◆ Assignment: This task calls for copying every line in the data below that contains the word "file".

Start of Task inputs

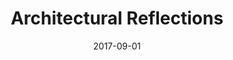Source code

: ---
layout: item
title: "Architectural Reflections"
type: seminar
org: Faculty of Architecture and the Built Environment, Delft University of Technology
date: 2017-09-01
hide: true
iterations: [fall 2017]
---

End of Task inputs
Start of Task inputs

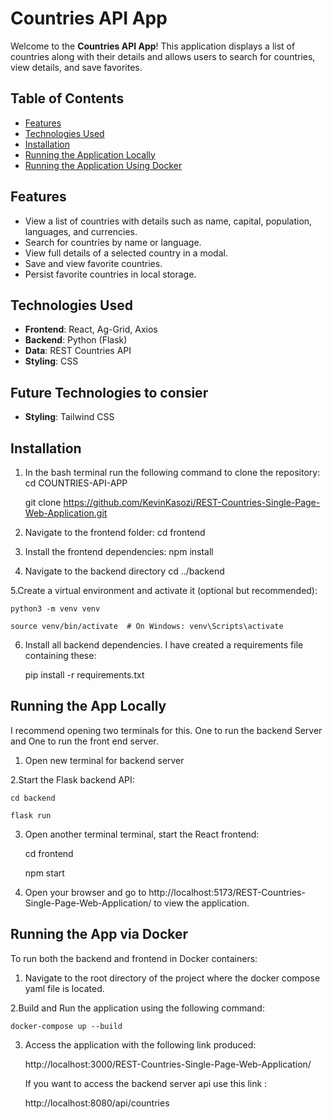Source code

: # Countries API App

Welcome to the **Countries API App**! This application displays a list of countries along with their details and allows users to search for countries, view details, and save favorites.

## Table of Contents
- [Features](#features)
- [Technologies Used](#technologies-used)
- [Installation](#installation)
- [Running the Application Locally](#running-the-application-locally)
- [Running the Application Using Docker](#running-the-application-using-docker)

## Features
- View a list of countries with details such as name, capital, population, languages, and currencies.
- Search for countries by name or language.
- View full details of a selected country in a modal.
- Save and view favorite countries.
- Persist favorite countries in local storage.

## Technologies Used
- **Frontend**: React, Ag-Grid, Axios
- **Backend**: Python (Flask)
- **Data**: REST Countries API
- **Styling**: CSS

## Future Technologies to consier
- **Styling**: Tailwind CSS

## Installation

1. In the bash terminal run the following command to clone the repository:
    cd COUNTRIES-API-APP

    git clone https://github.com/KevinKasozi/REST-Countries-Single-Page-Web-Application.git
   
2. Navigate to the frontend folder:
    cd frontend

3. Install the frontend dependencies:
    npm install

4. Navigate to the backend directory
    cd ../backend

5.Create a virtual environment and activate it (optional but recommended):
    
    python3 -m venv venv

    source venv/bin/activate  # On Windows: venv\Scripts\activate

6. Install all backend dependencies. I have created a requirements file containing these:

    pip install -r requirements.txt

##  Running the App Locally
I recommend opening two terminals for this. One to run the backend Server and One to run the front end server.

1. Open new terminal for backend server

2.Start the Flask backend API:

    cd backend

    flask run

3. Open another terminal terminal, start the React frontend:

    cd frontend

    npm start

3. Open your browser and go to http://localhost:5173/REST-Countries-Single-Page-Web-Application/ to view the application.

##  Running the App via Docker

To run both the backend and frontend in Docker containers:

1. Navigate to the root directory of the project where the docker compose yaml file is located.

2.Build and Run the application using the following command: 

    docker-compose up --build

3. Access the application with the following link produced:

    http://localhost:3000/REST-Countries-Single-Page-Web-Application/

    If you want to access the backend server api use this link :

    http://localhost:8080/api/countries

End of Task inputs

◆ Result:
6. Install all backend dependencies. I have created a requirements file containing these:
1. Navigate to the root directory of the project where the docker compose yaml file is located.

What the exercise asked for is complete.